But love in a Joy Williams story is much less a balm for suffering than a guarantee of it. In “The Mother Cell,” for instance, the mothers of convicted murderers find themselves almost magically drawn to the same small community, where they form a bizarre bond. “These things happen, like when highly allergic people, practically allergic to life itself, all gravitate to some mountain in Arizona, or when a bayside town in Maine becomes the locus for lipstick lesbians overnight.” The humor here is wicked; the context unrelentingly cruel and tragic. “We cannot make amends for the sins of our children,” the eldest mother laments. “We gave birth to mayhem and therefore history. Oh, ladies, oh, my friends, we have resolved nothing and the earth is no more beautiful.”

Williams’s language is plain and unadorned but also somehow piercing and revelatory. Her characters’ feelings range from gentleness and compassion to lunacy and viciousness. Her situations are typical—almost banal—yet endowed with an air of mystery and the supernatural. In “The Country,” an unnamed narrator describes what appears to be a typical middle-class wife and son. Gradually, however, it becomes clear that the boy—Colson—has the ability to channel the voices of the dead:

Colson does not bring them back to perform feats of omniscience or magicians’ tricks. I don’t know why he brings them back. I tried to prevent him at first. I appealed to his reasonableness, though in truth he is not particularly reasonable. I threatened him with psychiatric counseling, hours of irrelevant questions and quizzes. I told him his performances were futile and cruel. I teased him and even insulted him, saying that if he considered himself gifted or precocious he was sadly mistaken. Nothing availed.
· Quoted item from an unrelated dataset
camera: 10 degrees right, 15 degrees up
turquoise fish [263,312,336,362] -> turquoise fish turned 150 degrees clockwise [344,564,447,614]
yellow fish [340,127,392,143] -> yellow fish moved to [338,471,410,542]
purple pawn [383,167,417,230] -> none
Colson’s “gift,” it seems, is a source of torment to his father. Indeed, many of Williams’s children are a scourge to their parents, from the vicious harpies of “The Girls” to “Brass,” in which a troubled man describing his dysfunctional family gradually reveals himself to be the father of Jared Loughner, the the mass murderer who shot Congresswoman Gabrielle Giffords. For Williams, even love for a child is a perennial reminder of the world’s frailty.
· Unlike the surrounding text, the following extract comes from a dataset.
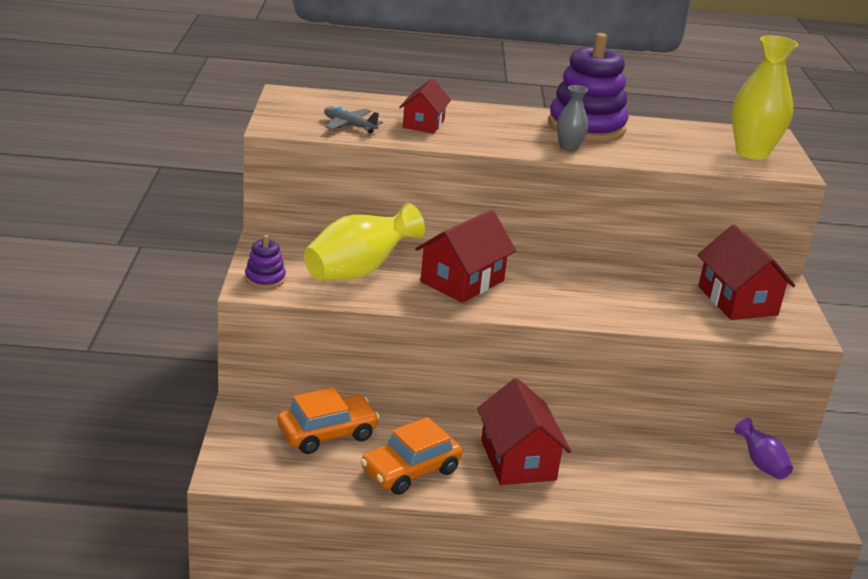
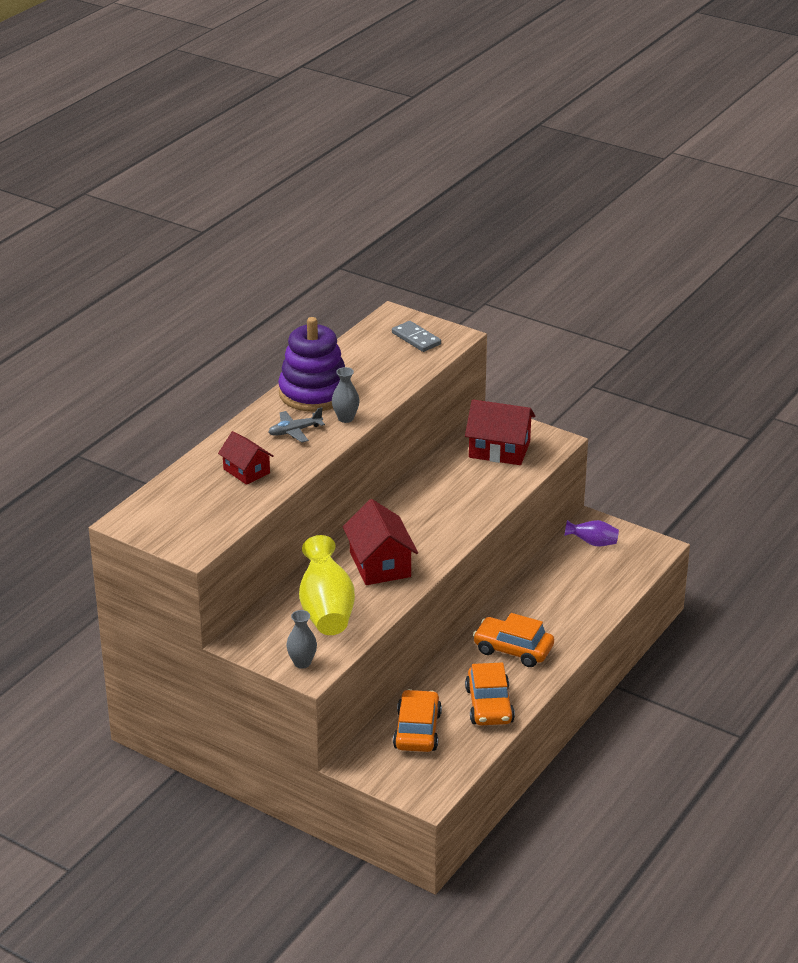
camera: 55 degrees left, 5 degrees up
purple stacking toy [245,235,286,289] -> grey vase [286,610,317,669]
grey plane [324,106,383,134] -> grey plane moved to [269,407,325,443]
red house [477,378,571,485] -> orange car [473,613,554,667]
yellow vase [732,35,798,160] -> grey domino [392,321,441,352]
Does it seem strange to suggest that such grim and hopeless matter, in Joy Williams’ hands, can also be frequently uproariously funny? Perhaps this is the core of her genius; the reason she has become a figure of such fascination among the literati. Williams is the quintessential “writer’s writer,” maybe because only writers completely comprehend (or care) how incredibly difficult a task it is to convey a one honest emotion, much less the spectrum of mirth, tenderness, cruelty, bitterness and pity that Williams can sometimes pack into a single page. Williams is most frequently compared with Flannery O’Connor, but it might be more appropriate to compare her to Kafka, using her otherworldly powers to skewer the absurdity of our wretched world, or to the Melville of “Bartleby,” forcing us with the strength of her gift to stare into the abyss. “Happiness courts the light, so we deem the world is gay,” Melville writes, “but misery hides aloof, so we deem that misery there is none.” Joy Williams’s stories show us what hides aloof, with quiet grace, searing honesty, and merciless wit. Ah, Joy! Ah, humanity!